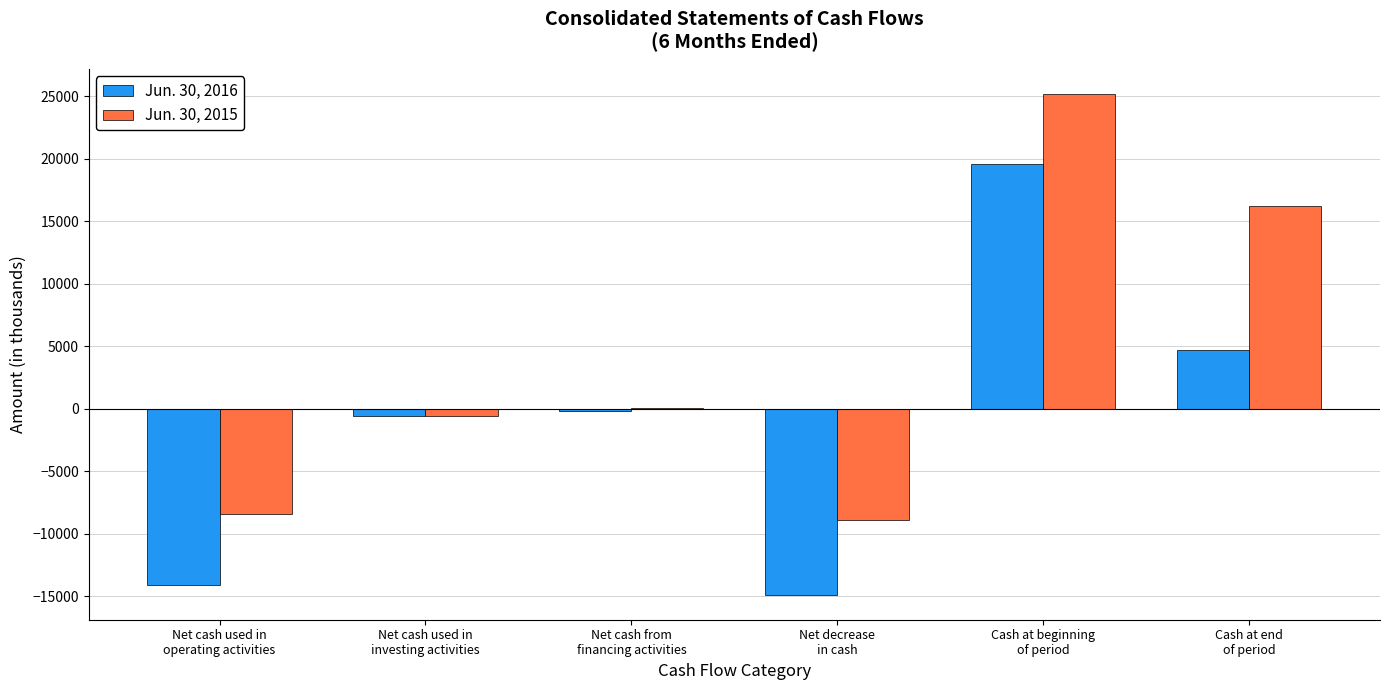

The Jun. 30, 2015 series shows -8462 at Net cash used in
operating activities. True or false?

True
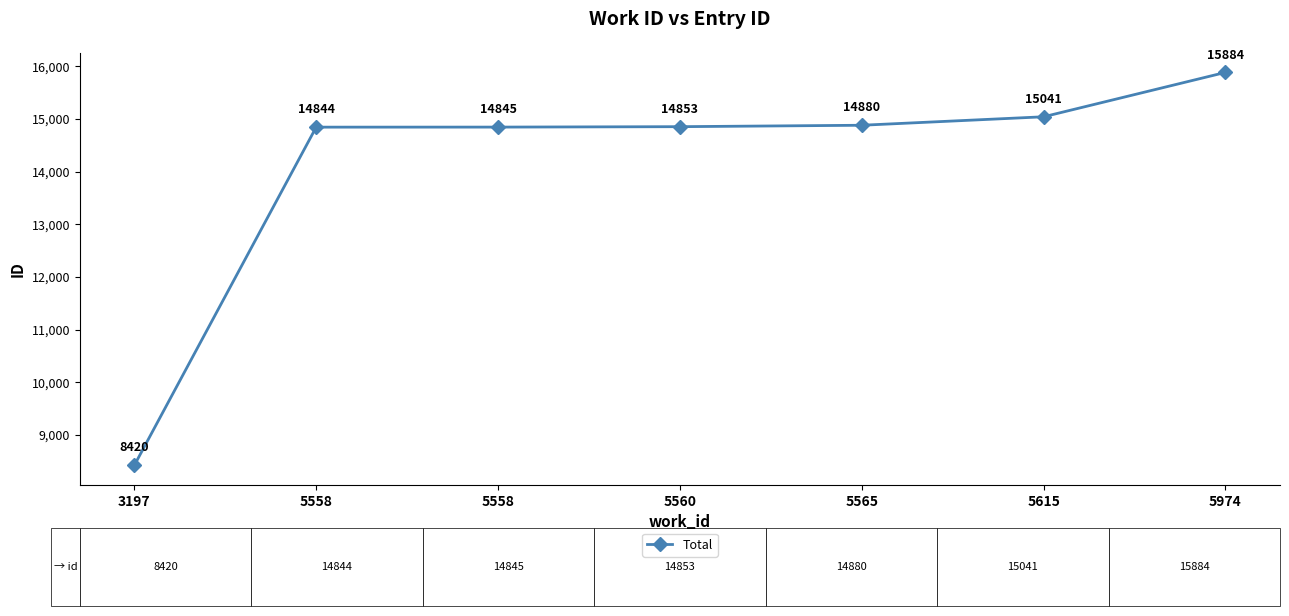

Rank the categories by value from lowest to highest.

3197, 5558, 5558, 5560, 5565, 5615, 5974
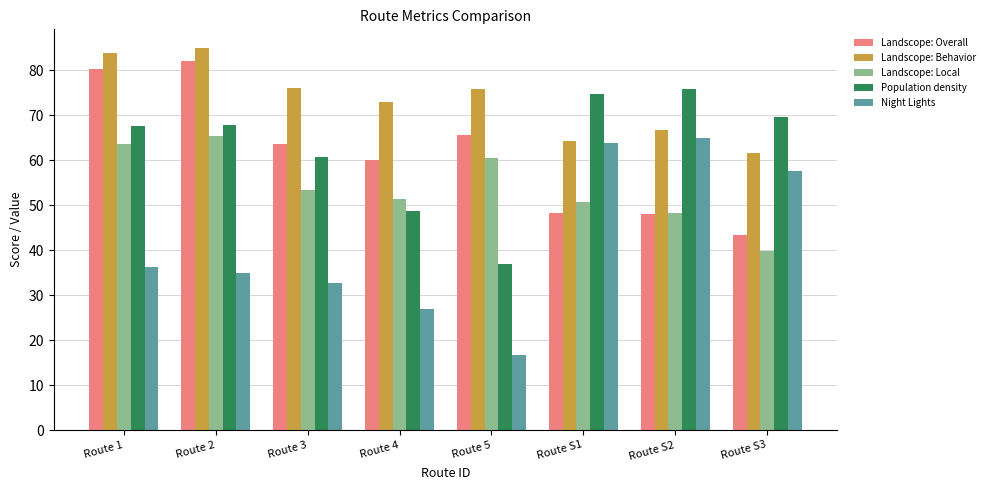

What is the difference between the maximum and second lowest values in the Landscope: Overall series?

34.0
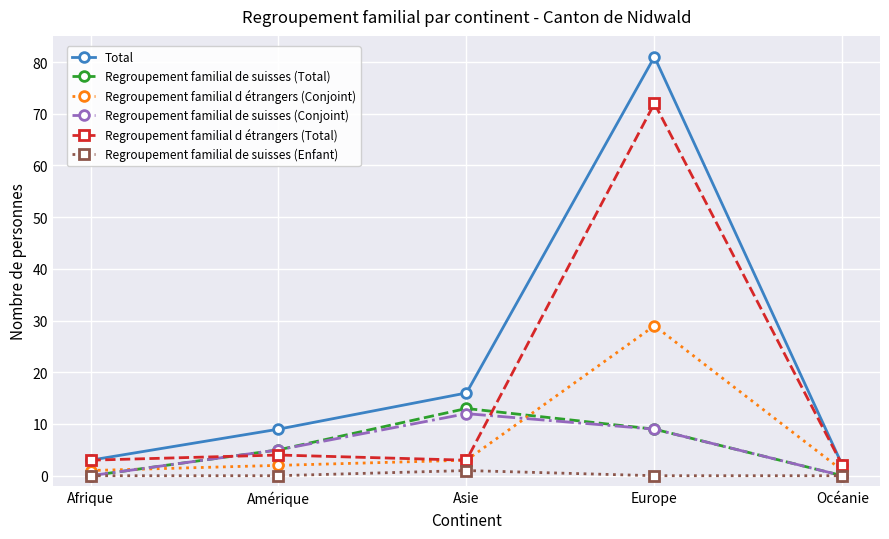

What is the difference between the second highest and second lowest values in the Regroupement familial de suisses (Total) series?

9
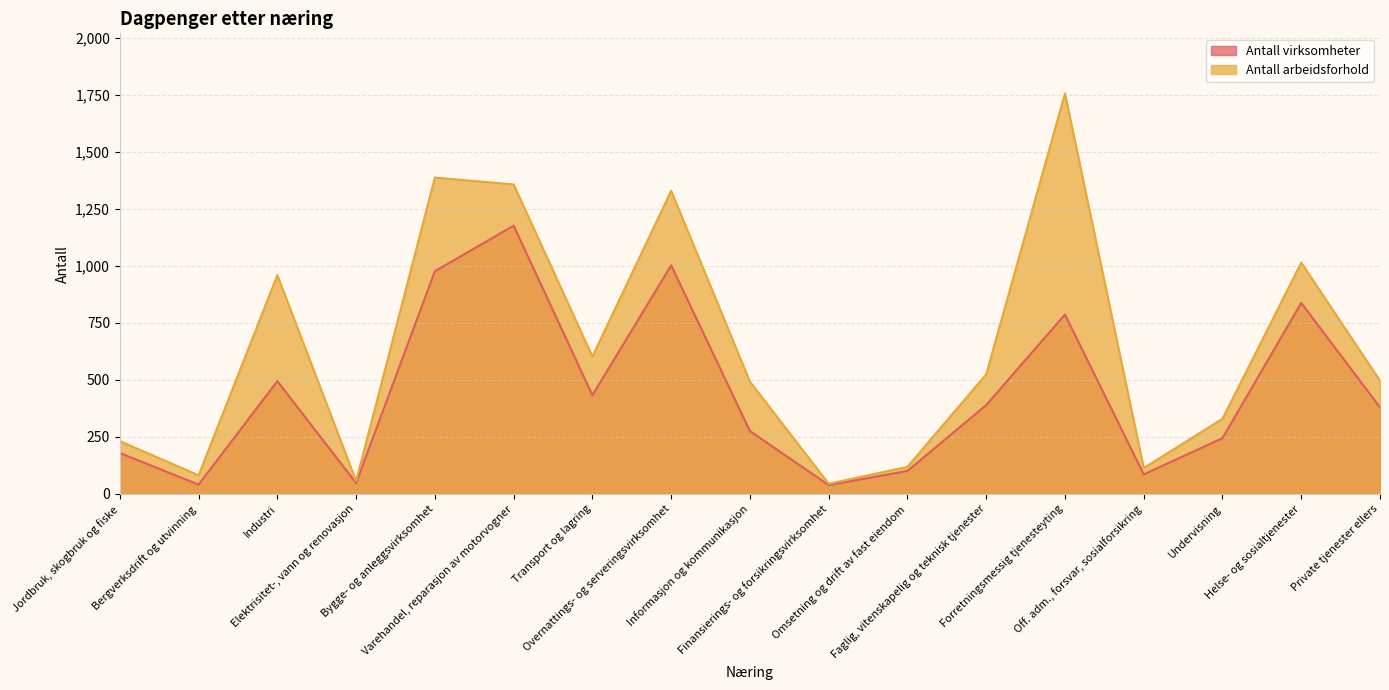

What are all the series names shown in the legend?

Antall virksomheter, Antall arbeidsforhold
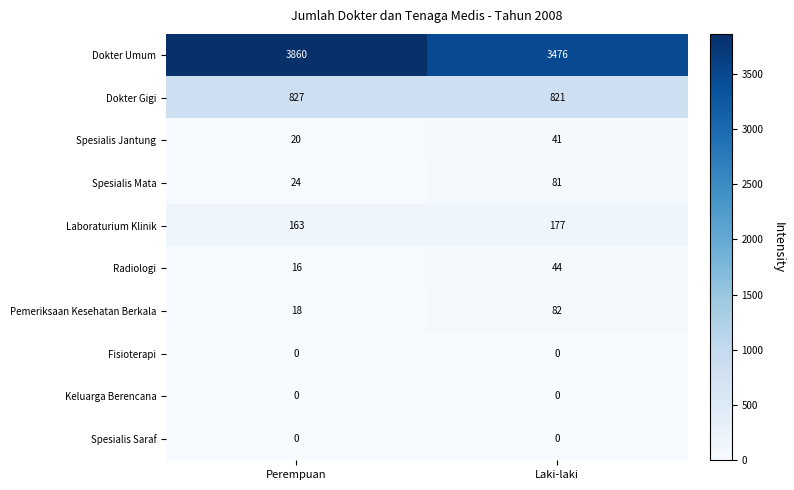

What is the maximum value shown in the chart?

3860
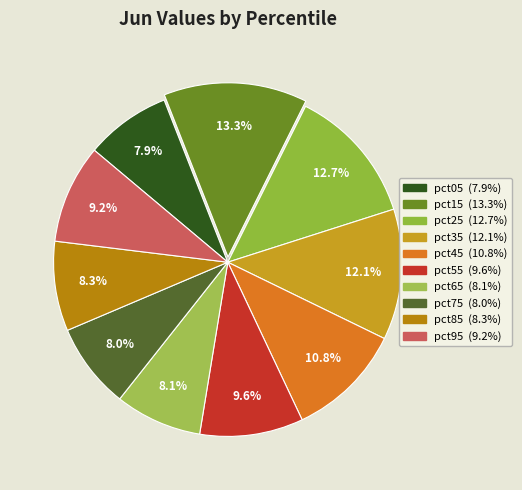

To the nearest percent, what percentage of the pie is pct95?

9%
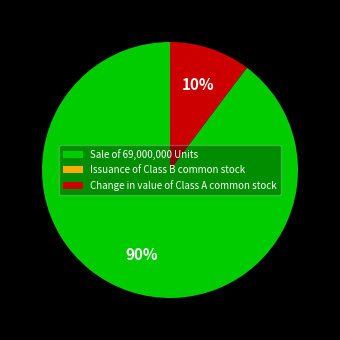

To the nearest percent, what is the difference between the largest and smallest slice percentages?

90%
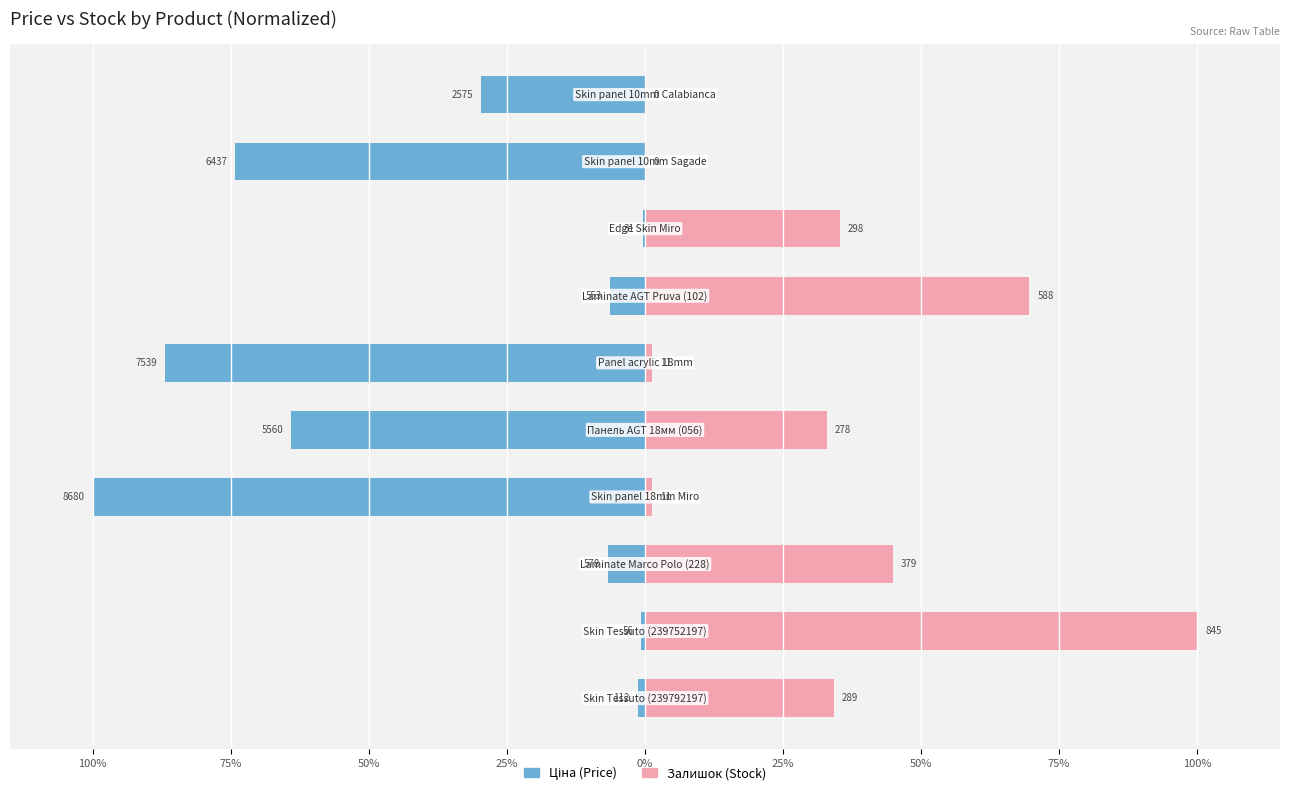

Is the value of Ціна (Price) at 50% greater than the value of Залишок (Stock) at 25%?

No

[HOW TO COMPLETE THIS TASK] Copy the text of every item above word for word, line by line, and leave out the pictures.

[OUTPUT FOR THIS TASK]
The Jun. 30, 2015 series shows -8462 at Net cash used in
operating activities. True or false?

True

Rank the categories by value from lowest to highest.

3197, 5558, 5558, 5560, 5565, 5615, 5974

What is the difference between the maximum and second lowest values in the Landscope: Overall series?

34.0

What is the difference between the second highest and second lowest values in the Regroupement familial de suisses (Total) series?

9

What are all the series names shown in the legend?

Antall virksomheter, Antall arbeidsforhold

What is the maximum value shown in the chart?

3860

To the nearest percent, what percentage of the pie is pct95?

9%

To the nearest percent, what is the difference between the largest and smallest slice percentages?

90%

Is the value of Ціна (Price) at 50% greater than the value of Залишок (Stock) at 25%?

No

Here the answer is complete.